--- begin MATERIAL ---

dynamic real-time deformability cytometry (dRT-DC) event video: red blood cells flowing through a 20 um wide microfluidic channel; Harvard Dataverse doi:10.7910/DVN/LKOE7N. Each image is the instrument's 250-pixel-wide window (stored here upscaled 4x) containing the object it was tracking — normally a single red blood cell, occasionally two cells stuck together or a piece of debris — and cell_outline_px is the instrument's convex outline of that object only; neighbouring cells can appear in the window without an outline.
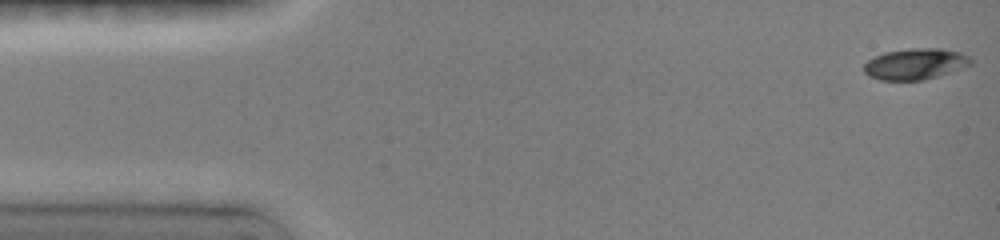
{"species": "common noctule bat (a hibernating species)", "species_latin": "Nyctalus noctula", "temperature_condition": "room temperature", "stored_images_in_passage": 48, "camera_frame_rate_fps": 3000, "um_per_image_px": 0.085, "animal": {"sex": "female", "body_mass_g": 19.0, "forearm_length_mm": 51.5}, "frame": {"image": 1, "passage_image": 1, "time_ms": 0.0, "image_size_px": [1000, 240], "cell_outline_px": [[972, 64], [964, 68], [924, 80], [880, 80], [868, 76], [864, 72], [864, 64], [868, 60], [884, 52], [912, 48], [940, 48], [960, 52], [968, 56], [972, 60]], "centroid_in_image_um": [77.81, 5.44], "position_along_channel_um": 7.2, "area_um2": 19.42}}
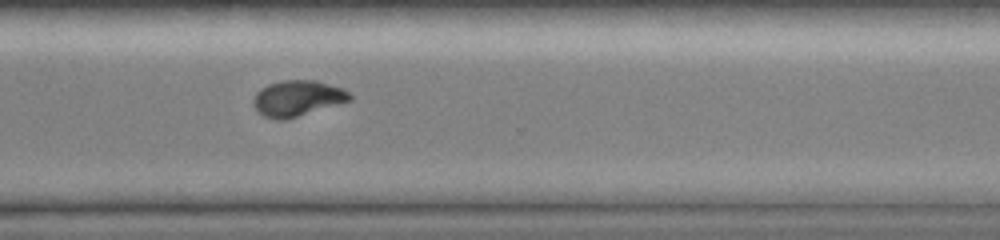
{"frame": {"image": 2, "passage_image": 36, "time_ms": 11.333, "image_size_px": [1000, 240], "cell_outline_px": [[352, 100], [284, 120], [276, 120], [264, 116], [256, 112], [252, 104], [252, 100], [256, 92], [260, 88], [268, 84], [284, 80], [316, 80], [340, 88], [348, 92], [352, 96]], "centroid_in_image_um": [25.22, 8.36], "position_along_channel_um": 345.4, "area_um2": 20.11}}
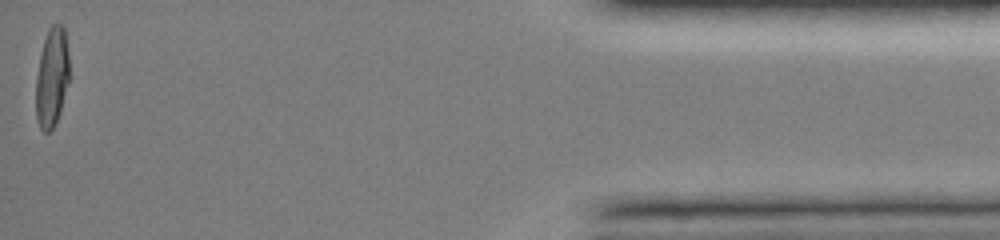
{"frame": {"image": 3, "passage_image": 48, "time_ms": 15.333, "image_size_px": [1000, 240], "cell_outline_px": [[68, 80], [60, 112], [52, 128], [48, 132], [44, 132], [40, 128], [36, 116], [36, 76], [40, 52], [48, 28], [52, 24], [60, 24], [64, 28], [68, 52]], "centroid_in_image_um": [4.39, 6.55], "position_along_channel_um": 430.8, "area_um2": 19.13}, "authors_computed_cell_mechanics": {"area_um2": 19.8254, "velocity_mm_per_s": 4.0515, "shape_relaxation_time_tau1_ms": 4.4592, "shape_relaxation_time_tau2_ms": 2.1435, "deformation_change_tau1": 0.1805, "deformation_change_tau2": 0.0483}}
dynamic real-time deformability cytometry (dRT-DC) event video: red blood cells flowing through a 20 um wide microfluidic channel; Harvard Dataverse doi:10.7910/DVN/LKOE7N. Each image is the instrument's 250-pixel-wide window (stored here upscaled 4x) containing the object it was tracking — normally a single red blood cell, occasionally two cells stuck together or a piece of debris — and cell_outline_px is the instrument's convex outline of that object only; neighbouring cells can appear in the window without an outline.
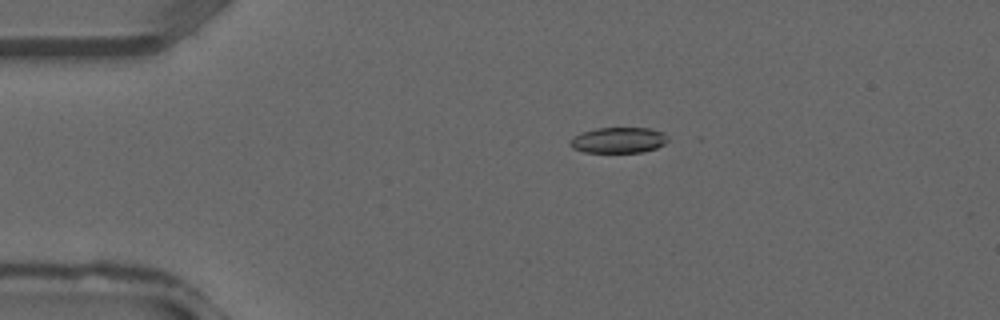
{"species": "common noctule bat (a hibernating species)", "species_latin": "Nyctalus noctula", "temperature_condition": "warm", "stored_images_in_passage": 37, "camera_frame_rate_fps": 3000, "um_per_image_px": 0.085, "animal": {"sex": "male", "forearm_length_mm": 52.5}, "frame": {"image": 1, "passage_image": 7, "time_ms": 2.0, "image_size_px": [1000, 320], "cell_outline_px": [[668, 140], [664, 144], [656, 148], [644, 152], [584, 152], [572, 148], [568, 144], [568, 140], [572, 136], [580, 132], [596, 128], [648, 128], [664, 132], [668, 136]], "centroid_in_image_um": [52.53, 11.91], "position_along_channel_um": 32.5, "area_um2": 14.91}}
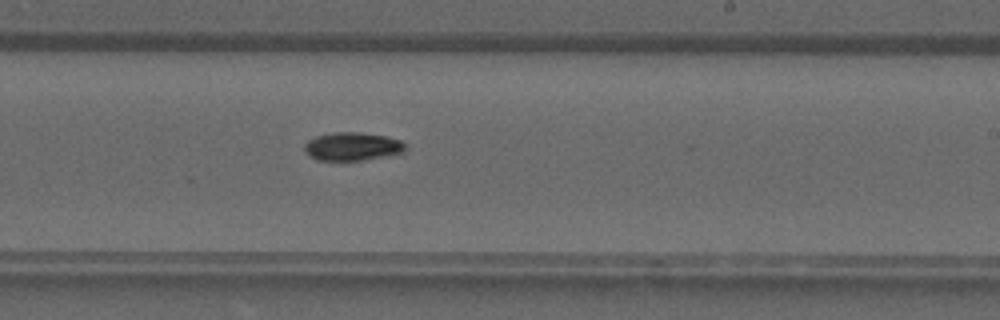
{"frame": {"image": 2, "passage_image": 22, "time_ms": 7.0, "image_size_px": [1000, 320], "cell_outline_px": [[408, 148], [404, 152], [360, 160], [316, 160], [308, 156], [304, 152], [304, 144], [308, 140], [316, 136], [332, 132], [360, 132], [384, 136], [400, 140]], "centroid_in_image_um": [29.9, 12.44], "position_along_channel_um": 259.1, "area_um2": 16.59}}
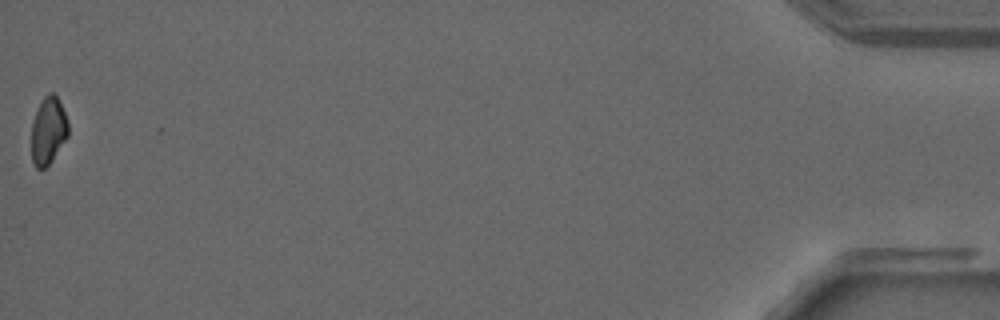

--- end MATERIAL ---

■ **PROBLEM TO WORK ON**
Make an exact copy of the records shown above, without the pictures.

■ **RESULT**
dynamic real-time deformability cytometry (dRT-DC) event video: red blood cells flowing through a 20 um wide microfluidic channel; Harvard Dataverse doi:10.7910/DVN/LKOE7N. Each image is the instrument's 250-pixel-wide window (stored here upscaled 4x) containing the object it was tracking — normally a single red blood cell, occasionally two cells stuck together or a piece of debris — and cell_outline_px is the instrument's convex outline of that object only; neighbouring cells can appear in the window without an outline.
{"species": "common noctule bat (a hibernating species)", "species_latin": "Nyctalus noctula", "temperature_condition": "room temperature", "stored_images_in_passage": 48, "camera_frame_rate_fps": 3000, "um_per_image_px": 0.085, "animal": {"sex": "female", "body_mass_g": 19.0, "forearm_length_mm": 51.5}, "frame": {"image": 1, "passage_image": 1, "time_ms": 0.0, "image_size_px": [1000, 240], "cell_outline_px": [[972, 64], [964, 68], [924, 80], [880, 80], [868, 76], [864, 72], [864, 64], [868, 60], [884, 52], [912, 48], [940, 48], [960, 52], [968, 56], [972, 60]], "centroid_in_image_um": [77.81, 5.44], "position_along_channel_um": 7.2, "area_um2": 19.42}}
{"frame": {"image": 2, "passage_image": 36, "time_ms": 11.333, "image_size_px": [1000, 240], "cell_outline_px": [[352, 100], [284, 120], [276, 120], [264, 116], [256, 112], [252, 104], [252, 100], [256, 92], [260, 88], [268, 84], [284, 80], [316, 80], [340, 88], [348, 92], [352, 96]], "centroid_in_image_um": [25.22, 8.36], "position_along_channel_um": 345.4, "area_um2": 20.11}}
{"frame": {"image": 3, "passage_image": 48, "time_ms": 15.333, "image_size_px": [1000, 240], "cell_outline_px": [[68, 80], [60, 112], [52, 128], [48, 132], [44, 132], [40, 128], [36, 116], [36, 76], [40, 52], [48, 28], [52, 24], [60, 24], [64, 28], [68, 52]], "centroid_in_image_um": [4.39, 6.55], "position_along_channel_um": 430.8, "area_um2": 19.13}, "authors_computed_cell_mechanics": {"area_um2": 19.8254, "velocity_mm_per_s": 4.0515, "shape_relaxation_time_tau1_ms": 4.4592, "shape_relaxation_time_tau2_ms": 2.1435, "deformation_change_tau1": 0.1805, "deformation_change_tau2": 0.0483}}
dynamic real-time deformability cytometry (dRT-DC) event video: red blood cells flowing through a 20 um wide microfluidic channel; Harvard Dataverse doi:10.7910/DVN/LKOE7N. Each image is the instrument's 250-pixel-wide window (stored here upscaled 4x) containing the object it was tracking — normally a single red blood cell, occasionally two cells stuck together or a piece of debris — and cell_outline_px is the instrument's convex outline of that object only; neighbouring cells can appear in the window without an outline.
{"species": "common noctule bat (a hibernating species)", "species_latin": "Nyctalus noctula", "temperature_condition": "warm", "stored_images_in_passage": 37, "camera_frame_rate_fps": 3000, "um_per_image_px": 0.085, "animal": {"sex": "male", "forearm_length_mm": 52.5}, "frame": {"image": 1, "passage_image": 7, "time_ms": 2.0, "image_size_px": [1000, 320], "cell_outline_px": [[668, 140], [664, 144], [656, 148], [644, 152], [584, 152], [572, 148], [568, 144], [568, 140], [572, 136], [580, 132], [596, 128], [648, 128], [664, 132], [668, 136]], "centroid_in_image_um": [52.53, 11.91], "position_along_channel_um": 32.5, "area_um2": 14.91}}
{"frame": {"image": 2, "passage_image": 22, "time_ms": 7.0, "image_size_px": [1000, 320], "cell_outline_px": [[408, 148], [404, 152], [360, 160], [316, 160], [308, 156], [304, 152], [304, 144], [308, 140], [316, 136], [332, 132], [360, 132], [384, 136], [400, 140]], "centroid_in_image_um": [29.9, 12.44], "position_along_channel_um": 259.1, "area_um2": 16.59}}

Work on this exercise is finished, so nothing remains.